Records to process:
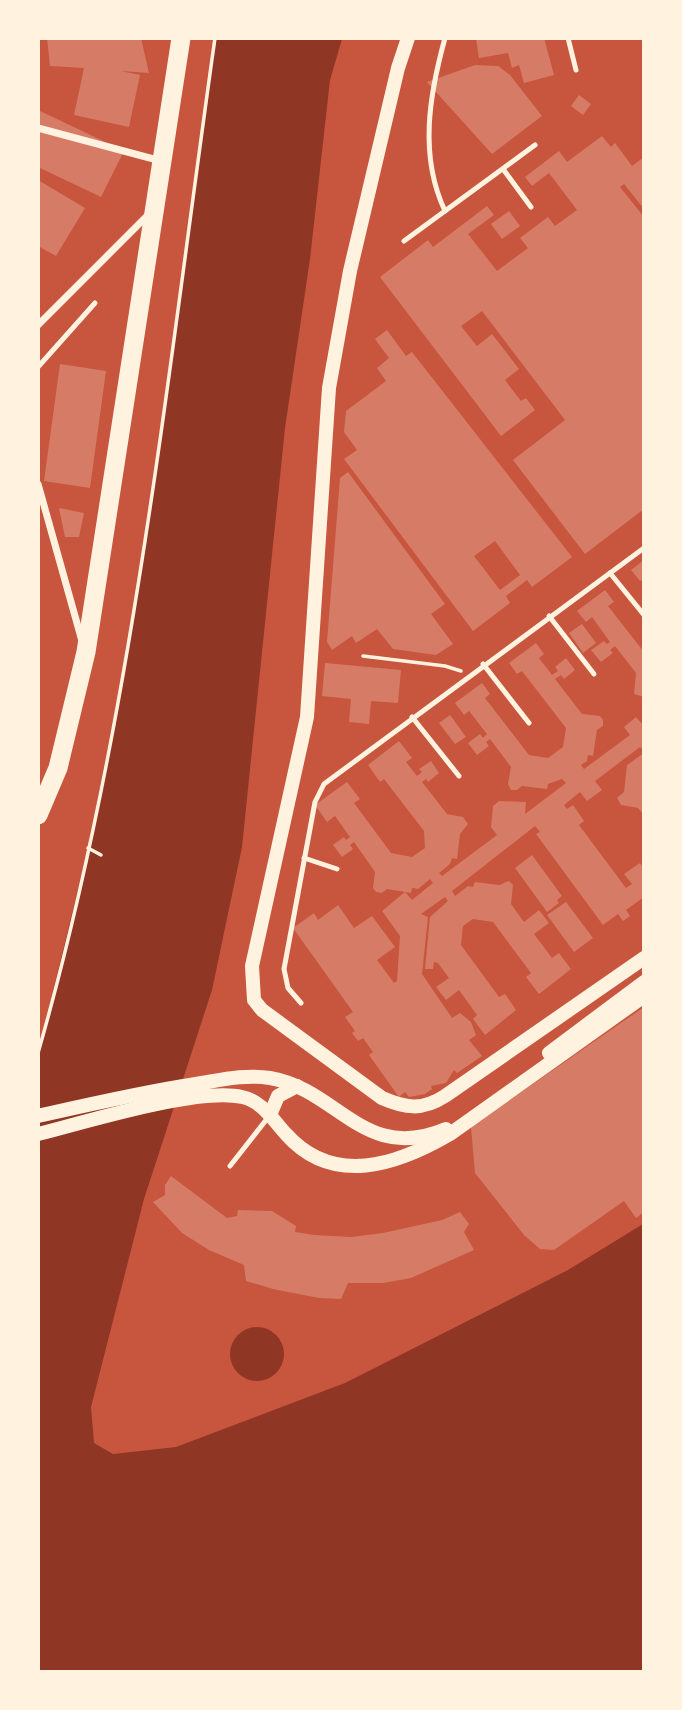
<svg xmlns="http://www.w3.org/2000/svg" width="682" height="1710" font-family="Karla,sans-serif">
<rect width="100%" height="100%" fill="#c8553d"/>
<g fill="#8f3625">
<path d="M215 39H342L330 80 310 259 285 428 242 847 212 990 144 1199 91 1407 94 1443 113 1454 176 1447 345 1383 568 1270 643 1224V1671H39L38 1053 88 848 135 609Z"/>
<circle cx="257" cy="1354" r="27"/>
</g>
<g fill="#d67c66" fill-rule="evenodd">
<path d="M47 38H141L149 73 121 71 140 75 129 127 74 115 84 68 50 66Z"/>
<path d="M476 38H544L554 75 524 83 519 65 512 68 508 53 479 58Z"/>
<path d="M475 65 498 66 510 75 542 116 492 154 427 82Z"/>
<path d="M579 95 591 104 583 115 571 106Z"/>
<path d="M38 110 124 151 101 197 38 167Z"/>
<path d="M602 136 611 147 615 143 632 166 644 157V209L624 184 620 187 644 217V509L585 554 513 460 565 420 482 311 461 326 477 346 492 334 519 369 505 380 521 401 526 398 535 410 501 436 380 277 428 240 433 247 487 206 494 215 468 234 497 271 528 248 520 238 548 217 555 226 577 210 549 173 532 186 525 177 559 151 567 162Z"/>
<path d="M38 180 85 208 56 256 38 246Z"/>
<path d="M509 211 520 226 502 239 491 224Z"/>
<path d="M387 330 406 356 412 352 572 557 532 587 527 580 506 596 510 603 473 631 344 459 357 450 344 432 346 411 386 381 377 368 389 358 375 339ZM495 541 520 575 500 590 474 556Z"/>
<path d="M60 364 106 371 90 488 44 481Z"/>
<path d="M348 472 445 604 431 614 453 644 436 655 393 649 377 629 356 643 352 636 332 650 327 642 340 478Z"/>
<path d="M59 508 84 513 79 537H65Z"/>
<path d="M644 560V579L640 581 631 570Z"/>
<path d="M605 590 614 602 608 606 644 652V697L634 694 636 673 615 646 610 650 613 653 601 662 591 650 604 641 607 644 610 642 592 617 586 622 577 611Z"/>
<path d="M582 624 596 643 583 653 569 633Z"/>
<path d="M536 643 544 654 539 658 552 675 558 671 555 667 566 658 575 670 564 679 561 675 555 679 582 714 600 716 603 720V726L597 730 593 756 588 755 587 761 581 765 584 769 630 735 624 727 636 717 644 726V751L640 747 595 781 602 790 587 801 580 792 564 805 567 809 573 805 584 821 579 825 626 888 632 884 624 874 640 863 644 869V897L626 910 630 916 623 921 618 914 603 925 536 834 540 832 535 826 452 891 455 896 468 886 473 887 475 882 499 885 509 881 513 885 511 904 524 922 539 910 549 923 534 934 552 958 559 953 571 969 539 994 526 977 531 973 493 922 473 919 463 926 461 945 499 997 505 994 516 1010 485 1035 473 1019 477 1015 459 990 446 1000 436 987 449 978 438 963 434 962 433 969H425L430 917 448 901 445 897 421 914 428 917 422 974 452 1018 460 1013 471 1022 476 1035 469 1040 482 1056 457 1073 454 1070 446 1083 431 1086 432 1089 425 1094 409 1097 405 1092 399 1097 369 1055 373 1052 363 1038 358 1041 352 1033 355 1031 345 1017 353 1012 293 928 314 913 318 920 338 905 354 928 372 916 395 947 377 960 394 983 397 981 400 936 382 911 405 892 412 900 433 883 430 879 418 889 412 888 411 893 387 889 382 893 376 892 373 888 375 872 354 842 350 845 353 849 342 857 333 845 344 837 346 840 350 837 335 816 327 822 315 805 347 782 360 799 354 803 391 853 412 857 425 848 424 831 384 779 380 782 368 765 399 741 412 758 406 762 417 776 422 772 419 769 431 761 439 773 428 782 426 779 422 782 447 814 463 817 468 824 460 834 457 859 452 858 450 864 439 873 442 876 497 835 491 827 493 806 499 801 526 802 525 814 566 783 562 779 548 784 547 789 522 786 517 790H511L508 784 511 767 490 739 486 742 489 746 477 755 468 743 480 734 483 738 487 734 469 711 464 715 455 703 482 683 490 694 485 698 529 755 548 758 563 747 566 728 522 671 517 674 509 663Z"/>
<path d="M325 663 401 670 398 703 371 701 369 724 349 722 351 699 322 696Z"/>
<path d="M450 715 466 737 455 744 439 723Z"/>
<path d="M644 753V815L638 808 621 805 617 798 624 792 627 765Z"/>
<path d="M532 855 562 896 557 900 559 903 547 912 515 868Z"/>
<path d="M566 902 593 938 574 952 547 915Z"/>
<path d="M644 1007V1212L636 1218 624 1201 554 1250 540 1249 524 1235 475 1173 471 1127Z"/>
<path d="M171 1176 227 1218 237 1216 238 1210 272 1211 296 1226 295 1232 314 1235 351 1237 383 1233 442 1220 460 1212 469 1224 464 1232 474 1250 411 1278 383 1283H348L341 1299 319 1298 273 1289 246 1281 244 1265 209 1250 182 1233 153 1202 165 1195V1185Z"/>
</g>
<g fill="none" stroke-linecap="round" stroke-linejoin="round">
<g stroke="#fff3e0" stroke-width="3.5">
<path d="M363 656 445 666 461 671"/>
<path d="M88 848 101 855"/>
<path d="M38 1053C132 725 167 376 215 38"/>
</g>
<g stroke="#fff3e0" stroke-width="5">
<path d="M445 38C429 96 419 156 445 211"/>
<path d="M568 38 576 70"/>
<path d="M503 169 531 207"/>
<path d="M404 241 535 145"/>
<path d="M38 367 95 303"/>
<path d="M610 573 644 615"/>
<path d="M549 616 594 674"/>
<path d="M483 664 529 723"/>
<path d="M412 717 459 776"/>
<path d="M304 858 337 869"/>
<path d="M301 1003 288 988 284 969 315 802 324 784 644 548"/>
<path d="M230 1166 270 1115"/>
</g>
<g stroke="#fff3e0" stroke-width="7">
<path d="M38 128 161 161"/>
<path d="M38 325 149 214"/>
<path d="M38 484 82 641"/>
</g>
<g stroke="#fff3e0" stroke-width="14">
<path d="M408 38 398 68 350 271 329 388 307 717 252 966 254 1000 262 1010 382 1098C405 1108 422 1111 445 1096L644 958"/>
<path d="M549 1053 644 982"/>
<path d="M270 1115 278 1096 297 1086"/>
<path d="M38 1116C91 1104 143 1092 196 1084 221 1080 245 1074 270 1078 339 1090 364 1164 446 1129"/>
<path d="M38 1134C86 1122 198 1087 242 1097 262 1101 273 1120 286 1134 333 1187 397 1165 450 1134L644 996"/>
</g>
<path stroke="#fff3e0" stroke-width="19" d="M38 815 58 768 86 652 181 38"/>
</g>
<rect width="682" height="1710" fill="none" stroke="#fff3e0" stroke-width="80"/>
</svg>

Prompt: Each line above should be set down exactly as written, with pictures excluded.

Exercise response:
<svg xmlns="http://www.w3.org/2000/svg" width="682" height="1710" font-family="Karla,sans-serif">
<rect width="100%" height="100%" fill="#c8553d"/>
<g fill="#8f3625">
<path d="M215 39H342L330 80 310 259 285 428 242 847 212 990 144 1199 91 1407 94 1443 113 1454 176 1447 345 1383 568 1270 643 1224V1671H39L38 1053 88 848 135 609Z"/>
<circle cx="257" cy="1354" r="27"/>
</g>
<g fill="#d67c66" fill-rule="evenodd">
<path d="M47 38H141L149 73 121 71 140 75 129 127 74 115 84 68 50 66Z"/>
<path d="M476 38H544L554 75 524 83 519 65 512 68 508 53 479 58Z"/>
<path d="M475 65 498 66 510 75 542 116 492 154 427 82Z"/>
<path d="M579 95 591 104 583 115 571 106Z"/>
<path d="M38 110 124 151 101 197 38 167Z"/>
<path d="M602 136 611 147 615 143 632 166 644 157V209L624 184 620 187 644 217V509L585 554 513 460 565 420 482 311 461 326 477 346 492 334 519 369 505 380 521 401 526 398 535 410 501 436 380 277 428 240 433 247 487 206 494 215 468 234 497 271 528 248 520 238 548 217 555 226 577 210 549 173 532 186 525 177 559 151 567 162Z"/>
<path d="M38 180 85 208 56 256 38 246Z"/>
<path d="M509 211 520 226 502 239 491 224Z"/>
<path d="M387 330 406 356 412 352 572 557 532 587 527 580 506 596 510 603 473 631 344 459 357 450 344 432 346 411 386 381 377 368 389 358 375 339ZM495 541 520 575 500 590 474 556Z"/>
<path d="M60 364 106 371 90 488 44 481Z"/>
<path d="M348 472 445 604 431 614 453 644 436 655 393 649 377 629 356 643 352 636 332 650 327 642 340 478Z"/>
<path d="M59 508 84 513 79 537H65Z"/>
<path d="M644 560V579L640 581 631 570Z"/>
<path d="M605 590 614 602 608 606 644 652V697L634 694 636 673 615 646 610 650 613 653 601 662 591 650 604 641 607 644 610 642 592 617 586 622 577 611Z"/>
<path d="M582 624 596 643 583 653 569 633Z"/>
<path d="M536 643 544 654 539 658 552 675 558 671 555 667 566 658 575 670 564 679 561 675 555 679 582 714 600 716 603 720V726L597 730 593 756 588 755 587 761 581 765 584 769 630 735 624 727 636 717 644 726V751L640 747 595 781 602 790 587 801 580 792 564 805 567 809 573 805 584 821 579 825 626 888 632 884 624 874 640 863 644 869V897L626 910 630 916 623 921 618 914 603 925 536 834 540 832 535 826 452 891 455 896 468 886 473 887 475 882 499 885 509 881 513 885 511 904 524 922 539 910 549 923 534 934 552 958 559 953 571 969 539 994 526 977 531 973 493 922 473 919 463 926 461 945 499 997 505 994 516 1010 485 1035 473 1019 477 1015 459 990 446 1000 436 987 449 978 438 963 434 962 433 969H425L430 917 448 901 445 897 421 914 428 917 422 974 452 1018 460 1013 471 1022 476 1035 469 1040 482 1056 457 1073 454 1070 446 1083 431 1086 432 1089 425 1094 409 1097 405 1092 399 1097 369 1055 373 1052 363 1038 358 1041 352 1033 355 1031 345 1017 353 1012 293 928 314 913 318 920 338 905 354 928 372 916 395 947 377 960 394 983 397 981 400 936 382 911 405 892 412 900 433 883 430 879 418 889 412 888 411 893 387 889 382 893 376 892 373 888 375 872 354 842 350 845 353 849 342 857 333 845 344 837 346 840 350 837 335 816 327 822 315 805 347 782 360 799 354 803 391 853 412 857 425 848 424 831 384 779 380 782 368 765 399 741 412 758 406 762 417 776 422 772 419 769 431 761 439 773 428 782 426 779 422 782 447 814 463 817 468 824 460 834 457 859 452 858 450 864 439 873 442 876 497 835 491 827 493 806 499 801 526 802 525 814 566 783 562 779 548 784 547 789 522 786 517 790H511L508 784 511 767 490 739 486 742 489 746 477 755 468 743 480 734 483 738 487 734 469 711 464 715 455 703 482 683 490 694 485 698 529 755 548 758 563 747 566 728 522 671 517 674 509 663Z"/>
<path d="M325 663 401 670 398 703 371 701 369 724 349 722 351 699 322 696Z"/>
<path d="M450 715 466 737 455 744 439 723Z"/>
<path d="M644 753V815L638 808 621 805 617 798 624 792 627 765Z"/>
<path d="M532 855 562 896 557 900 559 903 547 912 515 868Z"/>
<path d="M566 902 593 938 574 952 547 915Z"/>
<path d="M644 1007V1212L636 1218 624 1201 554 1250 540 1249 524 1235 475 1173 471 1127Z"/>
<path d="M171 1176 227 1218 237 1216 238 1210 272 1211 296 1226 295 1232 314 1235 351 1237 383 1233 442 1220 460 1212 469 1224 464 1232 474 1250 411 1278 383 1283H348L341 1299 319 1298 273 1289 246 1281 244 1265 209 1250 182 1233 153 1202 165 1195V1185Z"/>
</g>
<g fill="none" stroke-linecap="round" stroke-linejoin="round">
<g stroke="#fff3e0" stroke-width="3.5">
<path d="M363 656 445 666 461 671"/>
<path d="M88 848 101 855"/>
<path d="M38 1053C132 725 167 376 215 38"/>
</g>
<g stroke="#fff3e0" stroke-width="5">
<path d="M445 38C429 96 419 156 445 211"/>
<path d="M568 38 576 70"/>
<path d="M503 169 531 207"/>
<path d="M404 241 535 145"/>
<path d="M38 367 95 303"/>
<path d="M610 573 644 615"/>
<path d="M549 616 594 674"/>
<path d="M483 664 529 723"/>
<path d="M412 717 459 776"/>
<path d="M304 858 337 869"/>
<path d="M301 1003 288 988 284 969 315 802 324 784 644 548"/>
<path d="M230 1166 270 1115"/>
</g>
<g stroke="#fff3e0" stroke-width="7">
<path d="M38 128 161 161"/>
<path d="M38 325 149 214"/>
<path d="M38 484 82 641"/>
</g>
<g stroke="#fff3e0" stroke-width="14">
<path d="M408 38 398 68 350 271 329 388 307 717 252 966 254 1000 262 1010 382 1098C405 1108 422 1111 445 1096L644 958"/>
<path d="M549 1053 644 982"/>
<path d="M270 1115 278 1096 297 1086"/>
<path d="M38 1116C91 1104 143 1092 196 1084 221 1080 245 1074 270 1078 339 1090 364 1164 446 1129"/>
<path d="M38 1134C86 1122 198 1087 242 1097 262 1101 273 1120 286 1134 333 1187 397 1165 450 1134L644 996"/>
</g>
<path stroke="#fff3e0" stroke-width="19" d="M38 815 58 768 86 652 181 38"/>
</g>
<rect width="682" height="1710" fill="none" stroke="#fff3e0" stroke-width="80"/>
</svg>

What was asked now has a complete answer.